Tuesday, September 18, 2007

Syria, N. Korea Deny Nuclear Cooperation

The Associated Press reports:

Syria and North Korea denied Tuesday they are cooperating on a Syrian nuclear program, and they accused U.S. officials of spreading the allegations for political reasons -- either to back Israel or to block progress on a deal between Washington and Pyongyang.

A front-page editorial in the government newspaper Tishrin also criticized the United States for failing to condemn a Sept. 6 Israeli air incursion, which it called a violation of international law.

Details of the incursion remain unclear. Israel clamped a news blackout on the raid, while Syria said only that warplanes entered its airspace, came under fire from anti-aircraft defenses and dropped munitions and fuel tanks to lighten their loads while they fled.

U.S. officials have said Israeli warplanes struck a target. A military officer said Israel targeted weapons being shipped to Hezbollah militants in Lebanon, but another official's comments raised speculation the Israelis targeted a nuclear installation.

Andrew Semmel, acting U.S. deputy assistant secretary of state for nuclear nonproliferation policy, said Syria may have had contacts with "secret suppliers" to obtain nuclear equipment. He did not identify the suppliers, but said that North Koreans were in Syria and that he could not exclude involvement by the network run by the disgraced Pakistan nuclear scientist A.Q. Khan.

North Korea strongly denied it secretly helped Syria develop a nuclear program, maintaining the charge was fabricated by U.S. hard-liners to block progress in the North's relations with the United States.

A Syrian Cabinet minister ridiculed the speculation about any cooperation with North Korea.

"All this rubbish is not true. I don't know how their imagination has reached such creativity," Bouthaina Shaaban said.

"Regretfully, the international press is busy justifying an aggression on a sovereign state and the world should be busy condemning it instead of inventing reasons and aims of this aggression," he told Lebanon's Hezbollah TV station Al-Manar.

Syria's nuclear program has long been considered minimal, and the country is known to have only a small research reactor.

In Vienna, Austria, officials for the International Atomic Energy Agency declined comment. But a diplomat associated with the agency said the IAEA "didn't know anything about any nuclear facility in Syria, and if there is something there, we should know."

Syria was the subject of an IAEA investigation in 2004 on suspicions it could have been a customer of the nuclear black market run by the Khan network -- the same operation that supplied Iran and Libya for their clandestine atomic projects. The diplomat in Vienna, who insisted on anonymity, said the IAEA found no concrete evidence of such activity.

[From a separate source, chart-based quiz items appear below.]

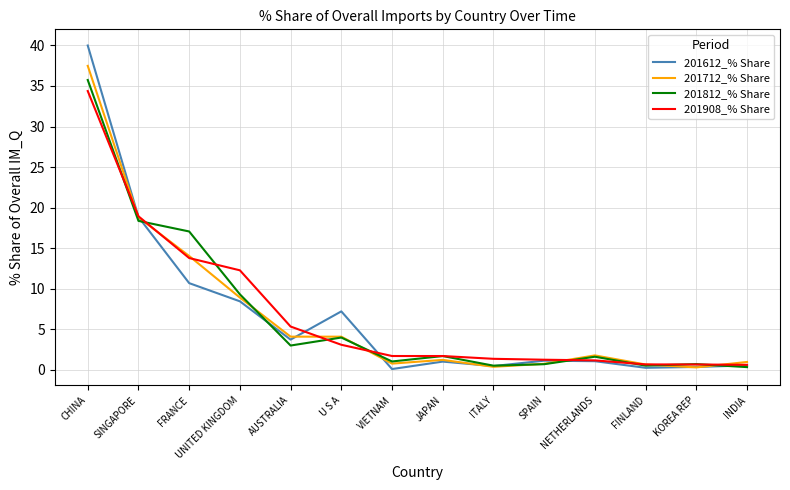

Where is 201612_% Share nearest to the value 20?

SINGAPORE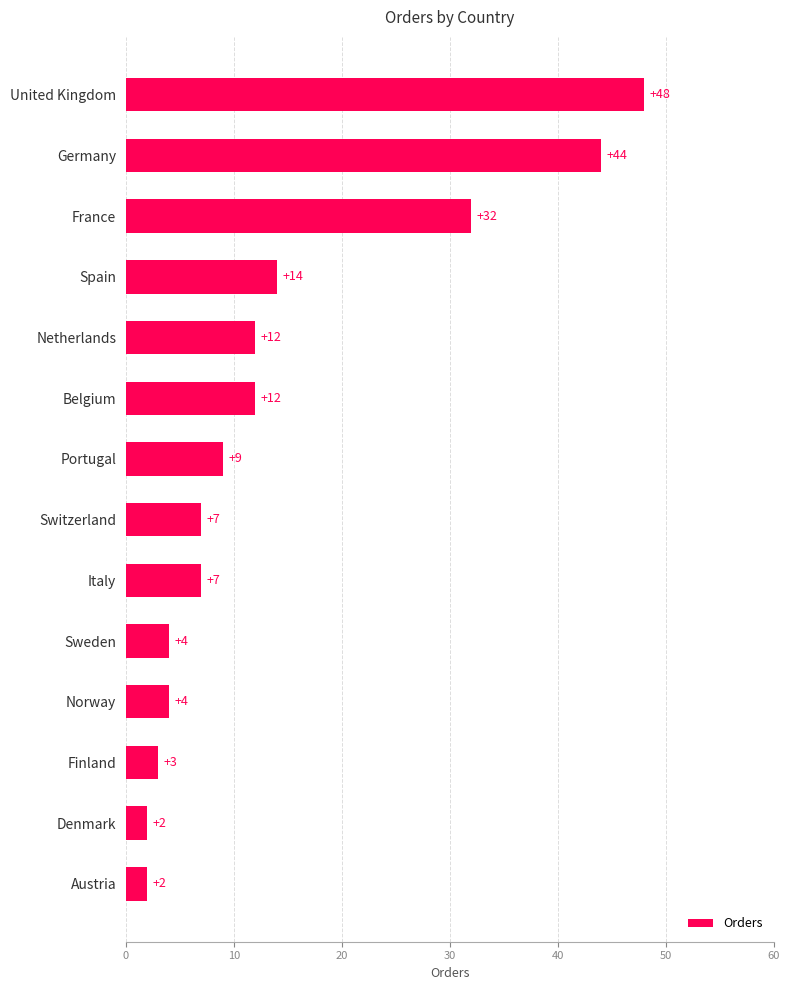

How many bars are there in total?

14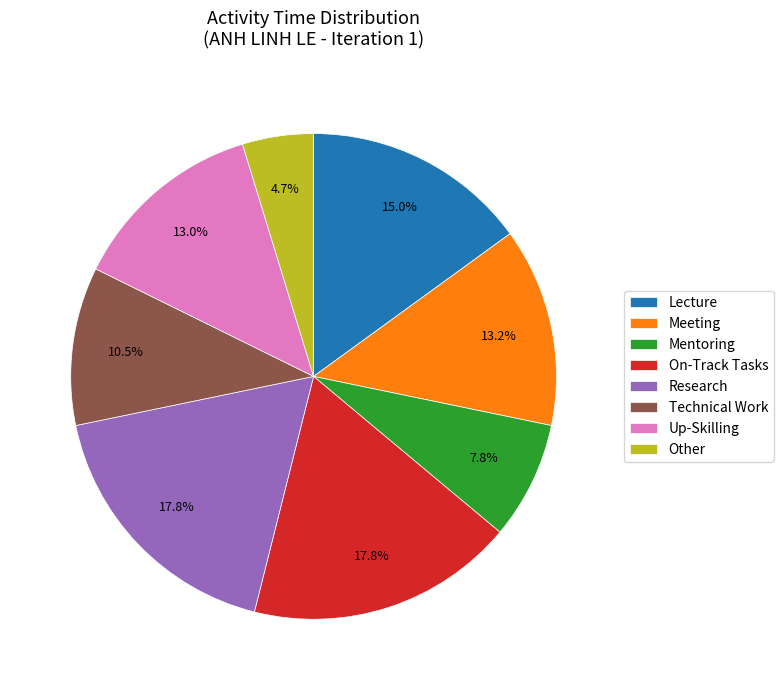

What is the smallest slice in the pie chart?

Other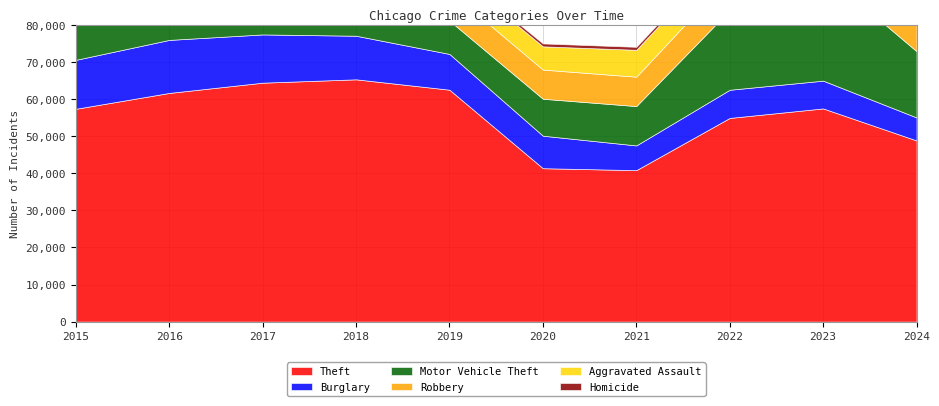

What are all the series names shown in the legend?

Aggravated Assault, Burglary, Motor Vehicle Theft, Robbery, Theft, Homicide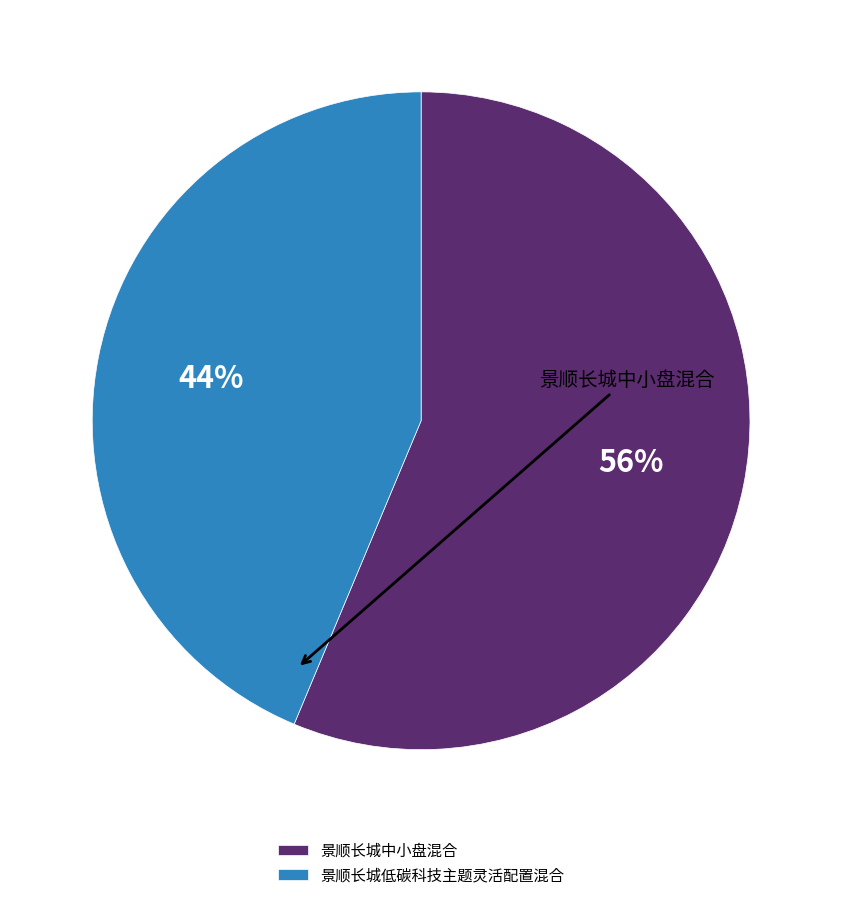

What percentage is the 景顺长城低碳科技主题灵活配置混合 slice, to the nearest percent?

44%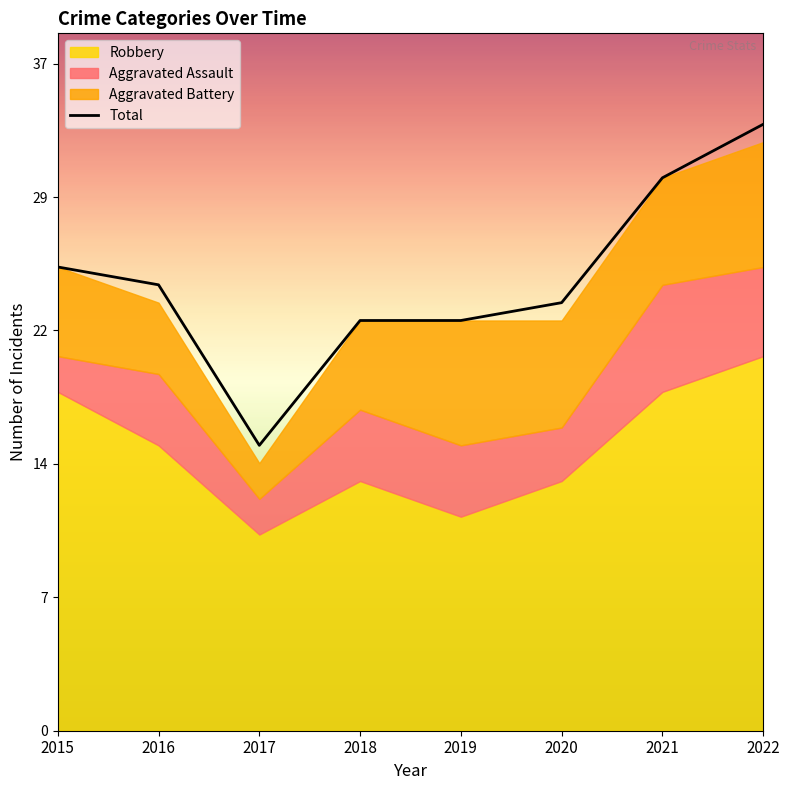

Approximately how many times larger is the value at 2018 compared to 2020?

1.0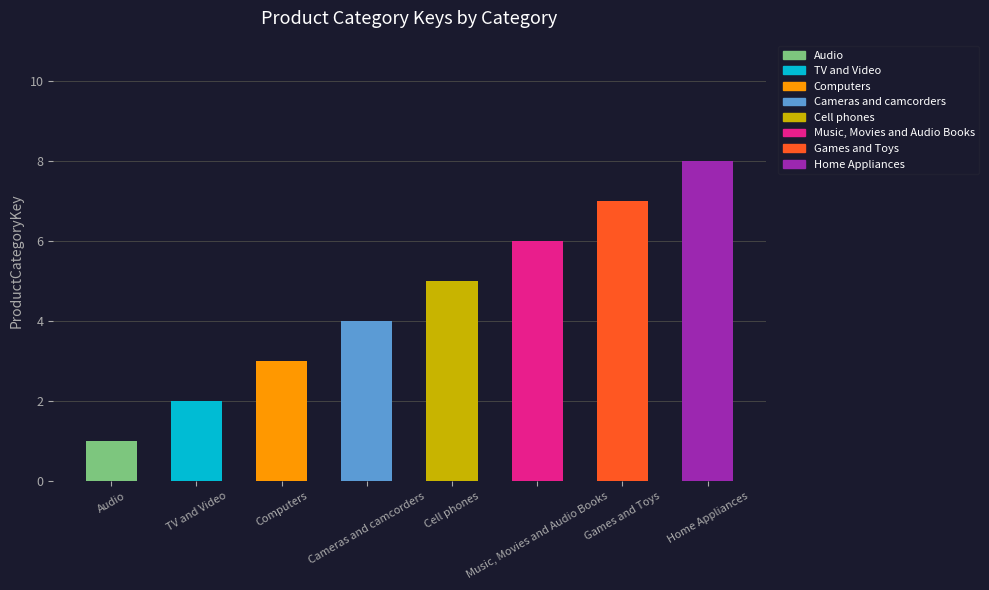

What is the smallest value displayed?

1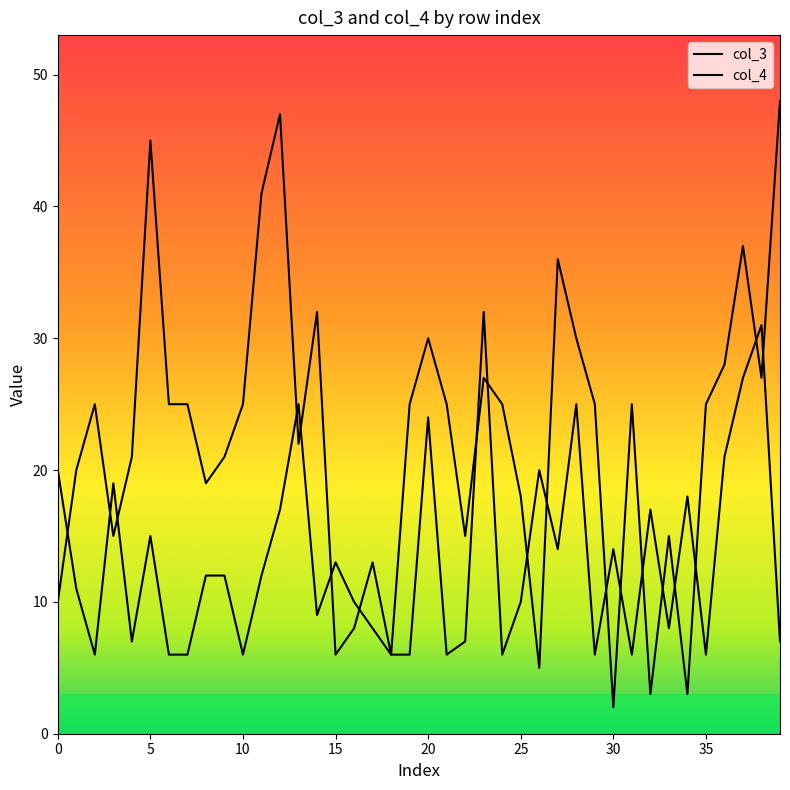

Rank the series by their average value, from highest to lowest.

col_3, col_4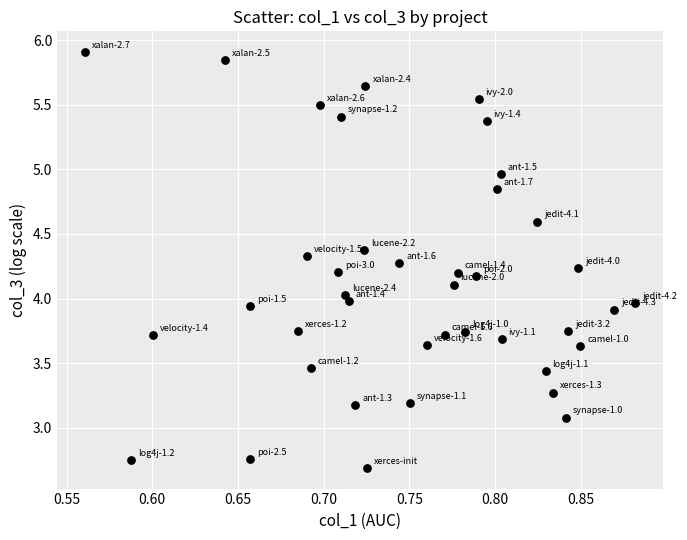

What is the range of X values (max minus min)?

0.3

Israeli incursions into Syrian airspace are uncommon, unlike in neighboring Lebanon where Israeli warplanes have regularly made reconnaissance flights since last year's war with Hezbollah. Such flights were reported late Tuesday over southern Lebanon.

W. Patrick Lang, former head of Mideast intelligence at the U.S. Defense Intelligence Agency, said Israel's incursion over Syria may have been staged to convince the Syrians that its forces are still formidable despite the inconclusive war with Hezbollah. Syria may have tempered its response for fear of escalation, he added.

"The Syrians are really worried because of the hostility of the Bush administration," said Lang. "If things degenerate, they could end up on the receiving end of a strike from Israel, with the go-ahead from the U.S."

The editorial in Tishrin, which reflects Syrian government thinking in a country where the media is tightly controlled, said the U.S. accusations show Washington's pro-Israel bias and have no credibility.

It said Washington was "busy on behalf of Israel circulating claims" that the incursion involved "possible nuclear facilities supplied by (North) Korea."

"The strange thing is that the Americans are talking on behalf of Israel and are providing excuses and concocting new false spins such as talking about presumed Syrian nuclear activity and completely turning a blind eye about the Israeli nuclear danger," the Syrian editorial said.

Israel is widely believed to have nuclear weapons but has never acknowledged it.

The Syrian newspaper said the accusations "recall those false claims that the Americans and the British circulated about Iraq's nuclear programs."

Tishrin was referring to Saddam Hussein's alleged weapons of mass destruction program, one reasons cited by the U.S. for the invasion of Iraq in 2003. No such weapons were found.

Israeli President Shimon Peres, meanwhile, sought to calm tensions with Syria.

"The nervousness in relations between Syria and ourselves is over," Peres told foreign reporters in Jerusalem. "We are clearly ready to negotiate directly with Syria for peace."

Peres' comment followed similar remarks Monday by Prime Minister Ehud Olmert, who said he has "a lot of respect for the Syrian leader (President Bashar Assad) and for Syrian behavior."

Olmert said he is prepared for peace negotiations with Syria if the conditions are right. He made the offer of peace talks before, but it was the first time he had mentioned Syria since the reported airstrike. In 2000, Israel-Syria talks neared agreement but broke down over final border and peace arrangements.